PROBLEM STATEMENT >> Pick up the account of Hemp resin used to treat cholera and tetanus, and continue it from its last sentence. Leave the entries alone.

In the symptoms above described we are unavoidably led to trace a close resemblance to the effects produced by the reputed inspiration of the Delphic Oracles—perhaps it would not be very erroneous to conclude, that it was referable to the same kind of excitement.

Use in Cholera.

An epidemic cholera prevailing at this period, two of the students administered the tincture of Hemp in several cases of that disease, and cures were daily reported by its alleged efficacy. Dr. Goodeve was thus led to try it in several cases, and his report was in the highest degree favorable. The diarrhea was in every instance checked, and the stimulating effects of the drug clearly manifested. The Durwan of the College, an athletic Rajpoot, was attacked, and came under my treatment after he had been ill seven hours; he was pulseless, cold, and in a state of imminent danger, the characteristic evacuations streaming from him without effort-half a grain of the Hemp resin was given, and in twenty minutes the pulse returned, the skin became warm, the purging ceased, and he fell asleep. In an hour he was cataleptic, and continued so for several hours. In the morning he was perfectly well and at his duty as usual.

It is but fair to state, however, that the character of the epidemic was not at the time malignant. I admit the cases to be inconclusive, but I conceive them to be promising, and that they deserve the due attention of the practitioner.*

Use in Tetanus.

I now proceed to notice a class of most important cases, in which the results obtained are of the character which warrants me in regarding the powers of the remedy as satisfactorily and incontrovertably established. I allude to its use in the treatment of traumatic tetanus, or lock-jaw, next to hydrophobia, perhaps the most intractable and agonizing of the whole catalogue of human maladies.

The first case of this disease treated by Hemp was that of Ramjan Khan, æt: 30, admitted to the College Hospital on the 13th December 1838, for a sloughing ulcer on the back of the left hand. Five days previously a native empiric had applied a red hot gool (the mixture of charcoal and tobacco used in the hookah) to the back of the left wrist, as a remedy for chronic dysentery and spleen. The patient's brother was similarly cauterized on the same day. In both sloughing took place down to the tendons. Symptoms of tetanus occurred on the 24th December. The brother who had refused to avail himself of European aid, had been seized with tetanus at his own home four days previously, and died after three days illness. On the 26th of December spasms set in, and recurred at intervals of a few minutes ; the muscles of the abdomen, neck, and jaws, became firmly and permanently contracted. Large doses of opium with calomel having been administered for some hours, without the least alle. viation of symptoms, and his case having on consultation been pronounced completely hopeless, I obtained Dr. Egerton's permission to subject the poor man to the trial of the Hemp resin. Two grains were first given at 2] P. M., dissolved in a little spirit. In half an hour the patient felt giddy, at 5 P. M. his eyes were closed, he felt sleepy, and expressed himself much intoxicated.

RECORD EXCERPTS >>

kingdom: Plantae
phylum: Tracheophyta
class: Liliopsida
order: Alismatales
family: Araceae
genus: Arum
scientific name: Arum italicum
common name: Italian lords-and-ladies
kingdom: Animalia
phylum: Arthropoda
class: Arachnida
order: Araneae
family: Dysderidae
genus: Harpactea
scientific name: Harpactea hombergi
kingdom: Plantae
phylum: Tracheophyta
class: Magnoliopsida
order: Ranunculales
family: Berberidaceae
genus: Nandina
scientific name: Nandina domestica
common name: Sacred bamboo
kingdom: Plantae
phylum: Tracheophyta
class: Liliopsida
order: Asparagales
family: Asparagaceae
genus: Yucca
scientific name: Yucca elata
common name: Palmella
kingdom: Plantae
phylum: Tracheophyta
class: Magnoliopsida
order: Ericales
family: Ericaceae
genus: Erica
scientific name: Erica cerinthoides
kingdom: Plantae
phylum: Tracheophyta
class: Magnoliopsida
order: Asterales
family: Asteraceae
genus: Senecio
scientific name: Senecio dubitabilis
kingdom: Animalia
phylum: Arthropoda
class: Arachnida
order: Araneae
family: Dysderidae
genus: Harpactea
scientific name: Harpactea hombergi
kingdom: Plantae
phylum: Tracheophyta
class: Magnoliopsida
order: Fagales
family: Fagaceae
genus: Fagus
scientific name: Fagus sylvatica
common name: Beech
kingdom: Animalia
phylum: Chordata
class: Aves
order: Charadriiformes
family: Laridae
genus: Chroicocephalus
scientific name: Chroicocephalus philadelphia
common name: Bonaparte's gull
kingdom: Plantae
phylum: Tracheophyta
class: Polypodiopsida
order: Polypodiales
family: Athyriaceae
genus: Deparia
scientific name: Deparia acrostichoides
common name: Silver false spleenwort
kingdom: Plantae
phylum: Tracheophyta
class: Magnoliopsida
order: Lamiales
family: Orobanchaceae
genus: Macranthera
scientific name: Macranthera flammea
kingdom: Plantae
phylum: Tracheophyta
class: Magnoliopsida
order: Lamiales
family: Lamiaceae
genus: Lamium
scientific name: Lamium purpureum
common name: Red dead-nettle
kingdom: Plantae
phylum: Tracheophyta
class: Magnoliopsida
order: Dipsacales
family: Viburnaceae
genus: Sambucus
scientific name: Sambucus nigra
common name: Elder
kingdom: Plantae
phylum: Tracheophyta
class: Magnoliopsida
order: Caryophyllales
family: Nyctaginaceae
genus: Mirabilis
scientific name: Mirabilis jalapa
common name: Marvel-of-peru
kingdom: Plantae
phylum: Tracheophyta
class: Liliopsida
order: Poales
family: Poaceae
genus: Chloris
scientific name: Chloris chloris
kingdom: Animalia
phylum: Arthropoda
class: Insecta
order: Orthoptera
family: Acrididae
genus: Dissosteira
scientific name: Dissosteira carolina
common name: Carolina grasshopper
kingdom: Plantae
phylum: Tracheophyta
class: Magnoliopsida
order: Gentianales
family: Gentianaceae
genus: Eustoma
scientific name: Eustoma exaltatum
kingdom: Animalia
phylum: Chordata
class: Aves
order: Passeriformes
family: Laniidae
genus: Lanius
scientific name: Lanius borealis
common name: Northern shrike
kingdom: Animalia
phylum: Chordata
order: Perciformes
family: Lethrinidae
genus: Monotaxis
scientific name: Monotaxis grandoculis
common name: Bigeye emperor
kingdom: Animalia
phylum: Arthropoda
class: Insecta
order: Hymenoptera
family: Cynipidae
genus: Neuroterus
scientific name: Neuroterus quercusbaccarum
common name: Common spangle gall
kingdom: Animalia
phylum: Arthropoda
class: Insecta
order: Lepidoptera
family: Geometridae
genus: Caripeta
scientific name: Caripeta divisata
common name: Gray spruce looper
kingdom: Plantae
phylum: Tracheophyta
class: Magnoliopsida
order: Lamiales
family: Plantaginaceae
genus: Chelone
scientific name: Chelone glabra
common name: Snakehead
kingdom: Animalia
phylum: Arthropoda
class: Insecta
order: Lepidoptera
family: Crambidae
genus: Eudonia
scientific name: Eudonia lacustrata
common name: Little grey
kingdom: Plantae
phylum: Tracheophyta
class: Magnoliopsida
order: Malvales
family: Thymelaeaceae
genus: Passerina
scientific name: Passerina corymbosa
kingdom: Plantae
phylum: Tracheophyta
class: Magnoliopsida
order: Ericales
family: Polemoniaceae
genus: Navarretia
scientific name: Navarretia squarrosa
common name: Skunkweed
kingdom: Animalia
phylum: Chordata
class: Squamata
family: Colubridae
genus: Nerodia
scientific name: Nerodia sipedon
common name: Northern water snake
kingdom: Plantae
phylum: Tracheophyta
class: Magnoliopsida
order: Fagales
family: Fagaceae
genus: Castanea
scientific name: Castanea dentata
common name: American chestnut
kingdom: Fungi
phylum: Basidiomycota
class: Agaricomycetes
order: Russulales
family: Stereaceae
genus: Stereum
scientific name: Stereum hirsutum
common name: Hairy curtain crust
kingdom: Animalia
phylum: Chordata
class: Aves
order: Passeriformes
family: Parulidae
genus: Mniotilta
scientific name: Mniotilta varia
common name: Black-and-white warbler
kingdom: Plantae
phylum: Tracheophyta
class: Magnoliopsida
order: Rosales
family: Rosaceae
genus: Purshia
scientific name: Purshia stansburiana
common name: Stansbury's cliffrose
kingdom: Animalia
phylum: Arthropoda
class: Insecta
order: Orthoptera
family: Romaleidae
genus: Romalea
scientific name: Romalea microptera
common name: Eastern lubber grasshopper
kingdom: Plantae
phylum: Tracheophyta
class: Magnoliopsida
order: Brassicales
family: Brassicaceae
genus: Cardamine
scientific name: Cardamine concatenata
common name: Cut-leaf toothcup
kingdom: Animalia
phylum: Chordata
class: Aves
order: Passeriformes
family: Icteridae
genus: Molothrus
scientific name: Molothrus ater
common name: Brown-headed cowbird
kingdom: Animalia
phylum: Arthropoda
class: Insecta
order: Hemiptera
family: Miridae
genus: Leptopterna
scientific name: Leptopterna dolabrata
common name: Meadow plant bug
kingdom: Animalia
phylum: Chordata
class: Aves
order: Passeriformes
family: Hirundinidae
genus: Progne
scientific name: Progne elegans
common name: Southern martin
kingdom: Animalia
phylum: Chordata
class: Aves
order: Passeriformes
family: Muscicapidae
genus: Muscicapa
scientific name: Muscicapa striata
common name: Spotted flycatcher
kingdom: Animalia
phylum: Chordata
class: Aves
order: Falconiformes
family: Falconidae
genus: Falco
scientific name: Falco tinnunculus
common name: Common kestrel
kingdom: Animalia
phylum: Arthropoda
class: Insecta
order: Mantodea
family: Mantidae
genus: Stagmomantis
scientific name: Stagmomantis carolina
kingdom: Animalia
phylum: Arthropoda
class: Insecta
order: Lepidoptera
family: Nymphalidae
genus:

RESPONSE TO THIS EXERCISE >>
He slept at intervals during the night, but on waking had convulsive attacks.

* Since this paper was read at the Medical Society a severe epidemic cholera bas broken out in Calcutta. I have treated seven cases in the Medical College Hospital, and in all the pulse and warmth returned from the use of this remedy. Five recovered, but all passed through a fever stage.---W. B. O'S.

On the 27th, two grains were given every third hour, (a purgative enema was also administered, which operated three times) the stiffness of the muscles became much less towards evening, but the spasms returned at intervals as before. Pulse and skin natural.

28th._Improved ; is lethargic but intelligent. Spasms occasionally recur, but at much longer intervals, and in less severity.

29th.- Dose of Hemp increased to three grains every second hour. Symptoms moderating.

30th.-Much intoxicated, continues to improve.

1st January, 1839—A Hemp cataplasm applied to the ulcer, and internal use of remedy continued ; towards evening was much improved ; spasms trivial, no permanent rigidity, Dysentery has returned.

2nd.-Morning report. Has passed a good night, and seems much better. Hemp continued. Evening report. Doing remarkably well.

3rd, 4th, and 5th..Continues to improve. Hemp resin in two grain doses every fifth hour.

6th.-5 P. M. Feverish, skin hot, pulse quick, all tetanic symptoms gone. Dysentery urgent.

From this day the tetanus may be considered to have ceased altogether, but the dysenteric symptoms continued, despite of the use of opium and acetate of lead; the ulcer too proved utterly intractable. Some improvement in the dysenteric symptoms occurred from the 10th to the 15th. He seemed gaining strength, but the wound was in no wise improved, the slough on the contrary threat. ened to spread, and two metacarpal bones lay loose in the centre of the sore; on consultation it was agreed to amputate the arm, but to this the patient peremptorily objected. The mortification now spread rapidly, and to our infinite regret he died of exhaustion on the night of the 23rd January.

An unprejudiced review of the preceding details exhibits the seda. tive powers of the remedy in the most favorable light; and although the patient died, it must be remembered that it was of a different disease, over which it is not presumed that the Hemp possesses the

least power.

The second case was that of Chunoo Syce, (treated by Mr. O'Brien at the Native Hospital) in whom tetanus supervened on the 11th December, after an injury from the kick of a horse. After an ineffectual trial of turpentine and castor oil in large doses, two grain doses of Hemp resin were given on the 26th November. He consumed in all 134 grains of the resin, and left the Hospital cured on the 28th December.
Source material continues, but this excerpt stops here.